Living, Learning, and Being Loved

Hey there, everybody!

Have I got a lot to tell you!  I saw that it's been about six months since my last post.  I had big plans to write all about our adventures with Sam, our Aussie girl, but we stayed pretty busy.  Not doing anything earth moving, just being a little family.

We liked Sam so well, we were blessed with a Finnish daughter, Hanna, for this semester.  She is attending my alma mater and having a great time.  And we have enjoyed Hanna so much, we have already lined up a daughter from New Zealand for the whole year, next year.

We are growing our family one beautiful daughter at a time.  In the process, we have learned that we get to choose ALL of our children.  Having the girls in the house reminded Brian and me that we aren't spring chickens, and we really needed to start our family.  After some tests, it has been determined that I can't have my own kids.  You know, the old fashioned way.

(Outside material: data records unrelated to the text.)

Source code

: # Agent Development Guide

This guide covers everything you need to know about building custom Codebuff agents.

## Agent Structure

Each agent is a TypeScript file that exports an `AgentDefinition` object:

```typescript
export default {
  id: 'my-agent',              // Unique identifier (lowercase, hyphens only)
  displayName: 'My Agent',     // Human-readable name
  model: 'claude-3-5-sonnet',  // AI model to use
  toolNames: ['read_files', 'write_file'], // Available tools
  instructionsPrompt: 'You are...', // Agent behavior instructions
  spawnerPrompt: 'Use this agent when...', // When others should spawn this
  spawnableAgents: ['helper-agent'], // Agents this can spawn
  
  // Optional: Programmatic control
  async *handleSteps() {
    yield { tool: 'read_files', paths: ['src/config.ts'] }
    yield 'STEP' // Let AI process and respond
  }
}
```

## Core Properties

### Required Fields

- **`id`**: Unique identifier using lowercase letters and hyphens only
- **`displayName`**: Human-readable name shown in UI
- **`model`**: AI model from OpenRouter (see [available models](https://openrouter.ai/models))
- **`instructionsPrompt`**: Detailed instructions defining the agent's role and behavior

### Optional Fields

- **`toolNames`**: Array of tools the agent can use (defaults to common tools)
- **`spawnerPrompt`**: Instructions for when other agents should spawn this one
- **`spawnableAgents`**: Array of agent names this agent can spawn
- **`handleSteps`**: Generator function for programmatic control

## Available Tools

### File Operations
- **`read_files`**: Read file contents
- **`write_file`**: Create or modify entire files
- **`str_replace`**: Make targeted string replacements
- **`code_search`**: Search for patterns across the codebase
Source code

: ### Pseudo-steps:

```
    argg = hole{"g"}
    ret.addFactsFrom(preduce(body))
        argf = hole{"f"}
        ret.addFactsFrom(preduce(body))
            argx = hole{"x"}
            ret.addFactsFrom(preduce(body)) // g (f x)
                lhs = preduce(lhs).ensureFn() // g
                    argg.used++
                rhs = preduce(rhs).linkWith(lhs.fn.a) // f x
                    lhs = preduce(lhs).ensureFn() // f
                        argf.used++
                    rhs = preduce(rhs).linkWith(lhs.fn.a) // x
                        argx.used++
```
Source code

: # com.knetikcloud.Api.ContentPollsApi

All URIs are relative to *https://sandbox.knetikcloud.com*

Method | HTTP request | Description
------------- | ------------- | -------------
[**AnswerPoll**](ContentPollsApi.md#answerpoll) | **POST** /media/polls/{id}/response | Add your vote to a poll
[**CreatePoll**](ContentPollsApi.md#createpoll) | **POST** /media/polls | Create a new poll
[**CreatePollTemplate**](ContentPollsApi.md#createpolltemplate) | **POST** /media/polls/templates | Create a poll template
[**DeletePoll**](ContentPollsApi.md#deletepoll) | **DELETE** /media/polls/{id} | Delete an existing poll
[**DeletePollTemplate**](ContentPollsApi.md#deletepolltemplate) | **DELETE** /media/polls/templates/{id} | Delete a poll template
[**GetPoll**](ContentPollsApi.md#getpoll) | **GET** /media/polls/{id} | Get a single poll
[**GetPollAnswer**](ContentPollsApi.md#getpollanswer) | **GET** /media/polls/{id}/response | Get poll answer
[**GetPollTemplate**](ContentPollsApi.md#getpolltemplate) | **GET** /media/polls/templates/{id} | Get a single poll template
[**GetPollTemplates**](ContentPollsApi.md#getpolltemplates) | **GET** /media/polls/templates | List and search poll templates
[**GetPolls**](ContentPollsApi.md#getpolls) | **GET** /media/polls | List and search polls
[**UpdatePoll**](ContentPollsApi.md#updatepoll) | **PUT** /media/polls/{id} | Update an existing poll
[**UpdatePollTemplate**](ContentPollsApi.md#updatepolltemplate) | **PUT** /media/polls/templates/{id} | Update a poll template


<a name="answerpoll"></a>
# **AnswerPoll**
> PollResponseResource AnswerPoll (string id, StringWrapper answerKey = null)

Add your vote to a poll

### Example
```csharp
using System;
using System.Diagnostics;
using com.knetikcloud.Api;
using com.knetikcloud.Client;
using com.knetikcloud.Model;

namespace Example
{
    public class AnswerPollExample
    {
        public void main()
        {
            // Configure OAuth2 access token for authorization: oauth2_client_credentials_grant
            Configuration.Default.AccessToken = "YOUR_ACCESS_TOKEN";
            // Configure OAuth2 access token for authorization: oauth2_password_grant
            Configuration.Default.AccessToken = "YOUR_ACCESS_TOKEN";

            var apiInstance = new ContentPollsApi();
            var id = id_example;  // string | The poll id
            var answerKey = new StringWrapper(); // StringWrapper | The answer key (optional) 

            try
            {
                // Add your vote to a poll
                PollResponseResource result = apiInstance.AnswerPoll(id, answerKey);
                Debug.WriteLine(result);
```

That took awhile for this little perfectionist to accept, I can tell you.  I felt defective.  I was crushed that I would never pass on my blue eyes and fiery spirit--genetically.  I have long felt that Brian and I would make very pretty babies, and I didn't like being told that wasn't going to happen.

I don't really do "No."

I try to talk about what's going on pretty openly; the more I do, the easier it gets.   It is humbling in more ways than I can tell you to know that I will still be a mom--just not the way I always thought I would.

As crushed as I was at first, I feel grateful now.

I am so aware that God definitely has a plan for this little family, and while it isn't what I expected, I know that wanting to take Sam into our lives was the beginning.

Brian continues to be the most amazing man I have ever known.  He says this isn't something that happened to me; it happened to us.  He thinks adopting our kids will be quite an adventure.  Our parents and friends agree.

That has been the best part, by far.  The support system we have is unbelievable.

We haven't begun the formal process quite yet.  There are still things to talk about, things to prepare.  We think 2 brothers would be pretty awesome.

So, our journey takes another crazy turn.  Once again, our little marshmallows were squished, and once again, we bounce back.